CSU’s Ellis said her first day at the event was going very well. “I’m happy that we had something that was fairly easy to diagnose, and it should be a quick fix for Wapinitia,” she said.

Wapinitia’s owners were equally pleased with the outcome. “They did an awesome job,” said Elizabeth Ellis, when asked about CSU Equine Services’ care. “They’re awesome. They were so thorough and so friendly, just a great group of people.”

 

Read more about CSU’s new partnership with Cheyenne Frontier Days.

About CSU Equine Clinical Services

Colorado State University’s equine services include primary and tertiary (highly specialized) emergency care, internal medicine, primary general health care, reproductive medicine, and sports medicine. CSU clinicians provide these services at the James L. Voss Veterinary Teaching Hospital in Fort Collins and in the Rocky Mountain region through the Field and Sports Medicine Services. The Equine Field Service team provides primary and 24-hour emergency care for equine patients in Northern Colorado.
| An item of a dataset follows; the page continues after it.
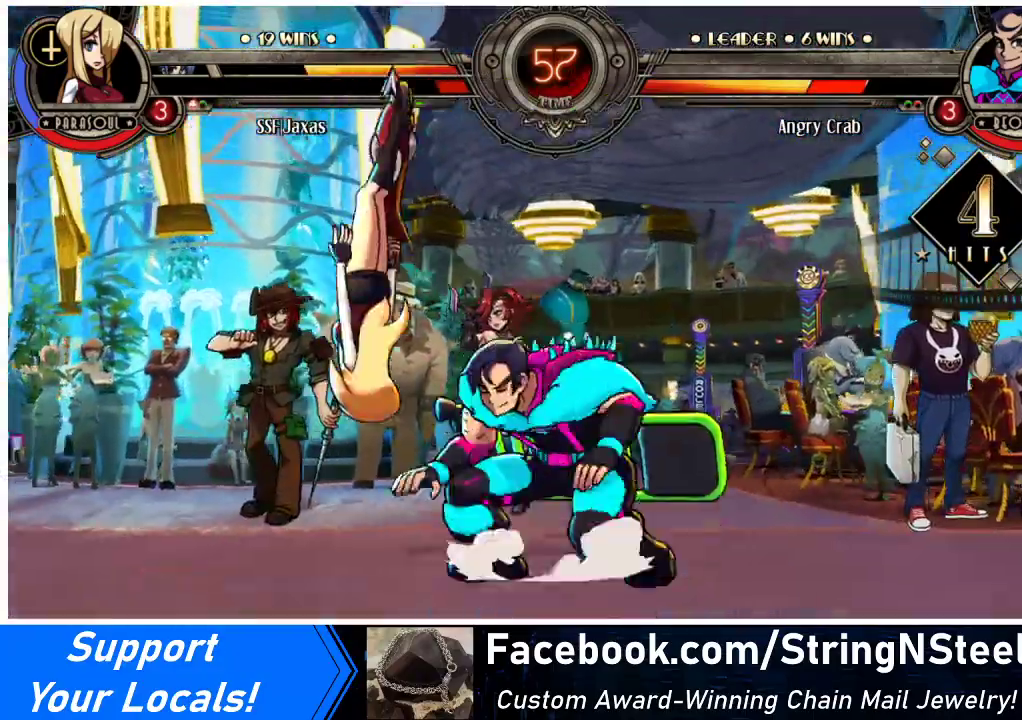
{"buttons": [], "events": [[133, "SQUARE", "up"], [200, "SQUARE", "down"], [400, "SQUARE", "up"], [467, "DPAD_LEFT", "up"]]}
CSU’s Equine Sports Medicine service offers support for equine athletes, using the latest therapeutic, diagnostic, and rehabilitation techniques.

In addition, CSU’s Equine Reproduction Laboratory has developed and currently uses advanced techniques to optimize breeding, conception and foaling in the horse. The Orthopaedic Research Center at CSU is known worldwide for investigation of the prevention, diagnosis and treatment of musculoskeletal problems in horses. This work has expanded into translational research into the human field.